When setting your monitoring strategy, there are four objectives to keep mind:
- Make sure your business requirements are fulfilled. Without the business, there is no purpose of having the technology assets that come along with it. For this reason, it would make sense that this would be the starting point in building a framework. Generally, you want to determine how services are being delivered so you know what needs monitoring. You also want to know the service level agreements in place for setting the appropriate thresholds. Moreover, you want to know how the business is expected to grow. This is crucial because more business means demand for more capacity and more capacity means more licensing and labor costs. There are many more factors that come into play, but the key is to determine what you need to monitor and your failure tolerance levels.
- Implement your monitoring with your services and applications being the focal point. System monitoring is the way of the past. Technology advances come with the baggage of increased complexity in today’s data center and cloud environments. Consequently, it is meaningless to just know that a system has failed. Take for example a pair of clustered servers. In the event that one of the servers in the cluster goes down, is the outage really impactful? Possibly. The server admin may report that all services failed over properly at the OS level.

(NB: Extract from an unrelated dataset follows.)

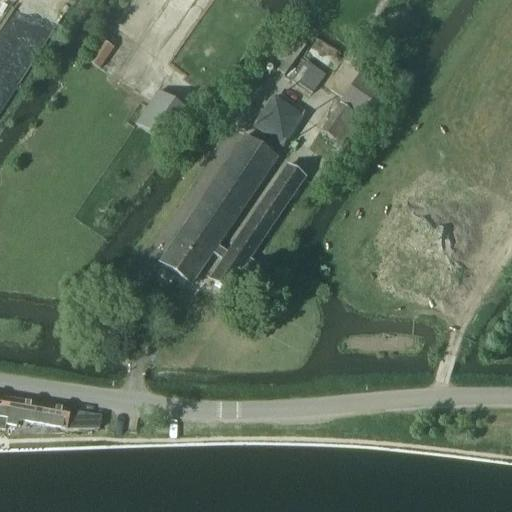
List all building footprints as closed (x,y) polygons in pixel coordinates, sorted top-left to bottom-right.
[(284,34),(263,66),(282,79),(303,47),(284,34)] [(100,41),(84,64),(97,73),(112,50),(100,41)] [(304,63),(289,83),(311,99),(325,77),(304,63)] [(330,149),(342,157),(359,131),(348,124),(353,116),(369,126),(388,95),(357,75),(319,133),(334,143),(330,149)] [(134,128),(165,148),(187,116),(157,95),(134,128)] [(159,263),(160,264),(190,284),(190,285),(191,286),(192,284),(211,255),(221,262),(210,279),(210,278),(209,280),(210,281),(226,291),(226,292),(227,293),(228,291),(239,276),(253,285),(263,270),(249,261),(301,182),(284,170),(226,256),(216,248),(274,163),(241,140),(179,233),(160,262),(159,263)] [(10,402),(0,399),(0,430),(4,432),(5,427),(10,402)] [(47,408),(10,402),(5,427),(16,429),(17,423),(70,432),(99,431),(101,418),(47,408)]
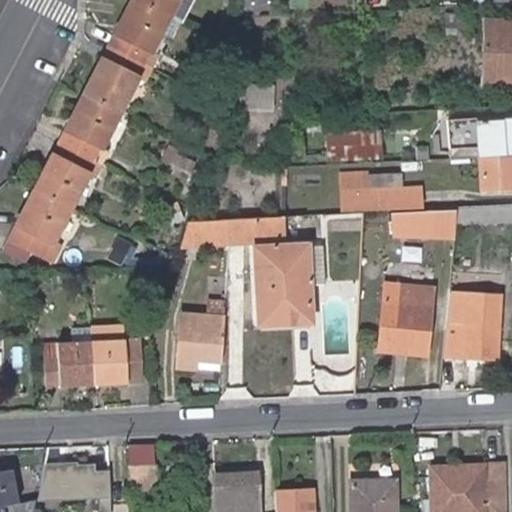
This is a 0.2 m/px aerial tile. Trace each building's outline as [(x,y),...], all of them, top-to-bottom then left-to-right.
[(143,62),(168,15),(137,0),(130,0),(107,45),(143,62)] [(137,0),(168,15),(175,2),(175,0),(137,0)] [(511,20),(484,20),(483,81),(511,82),(511,20)] [(137,74),(143,62),(107,45),(82,94),(118,111),(137,74)] [(156,54),(150,50),(143,62),(137,74),(144,77),(150,65),(156,54)] [(274,96),(246,93),(245,106),(272,108),(274,96)] [(101,146),(118,111),(82,94),(58,140),(95,157),(101,146)] [(476,112),(445,114),(445,116),(426,118),(429,153),(447,152),(447,159),(480,157),(505,156),(511,155),(511,115),(501,116),(480,118),(480,112),(476,112)] [(375,136),(319,138),(318,121),(285,123),(283,157),(320,155),(320,162),(376,160),(375,136)] [(88,169),(95,157),(58,140),(33,188),(69,206),(88,169)] [(193,170),(196,163),(173,154),(175,148),(166,144),(160,157),(193,170)] [(101,146),(95,157),(88,169),(95,173),(101,161),(107,149),(101,146)] [(505,156),(480,157),(482,189),(505,187),(505,156)] [(371,185),(405,182),(403,169),(370,172),(371,185)] [(368,172),(338,173),(341,209),(370,207),(369,188),(368,172)] [(416,187),(369,188),(370,207),(417,204),(416,187)] [(44,256),(69,206),(33,188),(8,237),(27,247),(44,256)] [(174,203),(164,207),(169,218),(178,214),(174,203)] [(511,203),(456,206),(455,222),(511,218),(511,203)] [(394,234),(452,231),(452,210),(393,213),(394,234)] [(328,224),(367,222),(369,211),(328,214),(328,224)] [(284,216),(274,217),(257,218),(257,242),(284,241),(284,216)] [(257,218),(231,219),(228,246),(257,245),(257,242),(257,218)] [(182,223),(176,250),(228,246),(231,219),(182,223)] [(22,258),(27,247),(8,237),(2,249),(22,258)] [(57,244),(52,241),(44,256),(50,259),(57,244)] [(321,247),(307,247),(258,250),(259,323),(310,322),(308,284),(322,283),(321,247)] [(385,285),(383,305),(378,350),(423,356),(429,309),(431,289),(385,285)] [(223,303),(208,302),(207,317),(222,318),(223,303)] [(446,330),(443,359),(494,360),(495,311),(461,310),(459,330),(446,330)] [(219,363),(222,318),(207,317),(181,315),(175,368),(192,369),(193,362),(219,363)] [(123,327),(90,329),(90,330),(91,345),(123,343),(123,327)] [(90,330),(72,330),(73,347),(91,345),(90,330)] [(106,379),(106,383),(140,382),(138,355),(124,355),(123,343),(91,345),(58,348),(43,349),(44,360),(45,387),(79,385),(79,380),(106,379)] [(218,372),(219,363),(193,362),(192,369),(218,372)] [(112,500),(115,464),(47,459),(45,495),(112,500)] [(126,466),(127,491),(154,490),(152,464),(126,466)] [(460,477),(430,478),(431,511),(502,511),(501,465),(460,466),(460,477)] [(429,467),(430,478),(460,477),(460,466),(429,467)] [(0,511),(4,511),(2,504),(17,499),(9,467),(0,469),(0,511)] [(392,511),(391,471),(344,473),(346,511),(392,511)] [(255,473),(253,473),(212,475),(214,509),(215,509),(255,506),(257,506),(255,473)] [(310,511),(309,490),(271,492),(272,511),(310,511)]
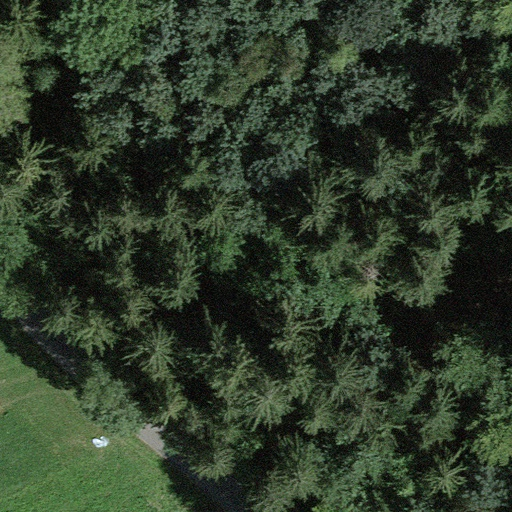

However, application support may report that their application is processing requests very slowly hence the end users will also be complaining. How could this be? One likely case may be that the application was designed to utilize both servers to its full capacity. For this reason, it is preferred to monitor at the application and business service level. This way, in the event of a server failure, you would be made aware of the application being in a degraded state.
- Select the proper tools. With so many tools available today it can be a tedious task in selecting the proper tool(s). You have to consider the features, the cost, function overlaps with other tools, level of difficulty to implement/support, and many other factors. This can be time consuming and even political, but at the same time it is necessary because these tools can be costly. In order to aid this process, there are two things to keep in mind. First, think integration. Tool integration allows for flexibility and collaboration of multi-vendor tools. This way you can benefit from the best features in each tool and aggregate data collected from the tools for analytics. Second, above all, make sure the tool can perform as expected. If this means going through an extensive proof of concept life cycle, it may be worth your while.
- Involve your operations teams. Monitoring tools are usually purchased with a specific purpose in mind but the process necessary to make the tools effective are overlooked and, at best, implemented in the rear. This should be the complete opposite and in a sense, if the monitoring solutions were to be a product, the operations teams would be the customers. In other words, the monitoring solution should be tailored for the operations team so it can enable them to be efficient and effective in responding to outages and performance problems. This entails careful planning and involving them during the tool selection process. It is also important to provide proper training on the use of tools, creation of run books, and a continuous improvement effort to maintain the sharpness of the tools.
Overall, implementing a successful monitoring strategy should reduce down time and provide operational efficiencies. As a result, your business should experience minimal impact and optimal customer experience.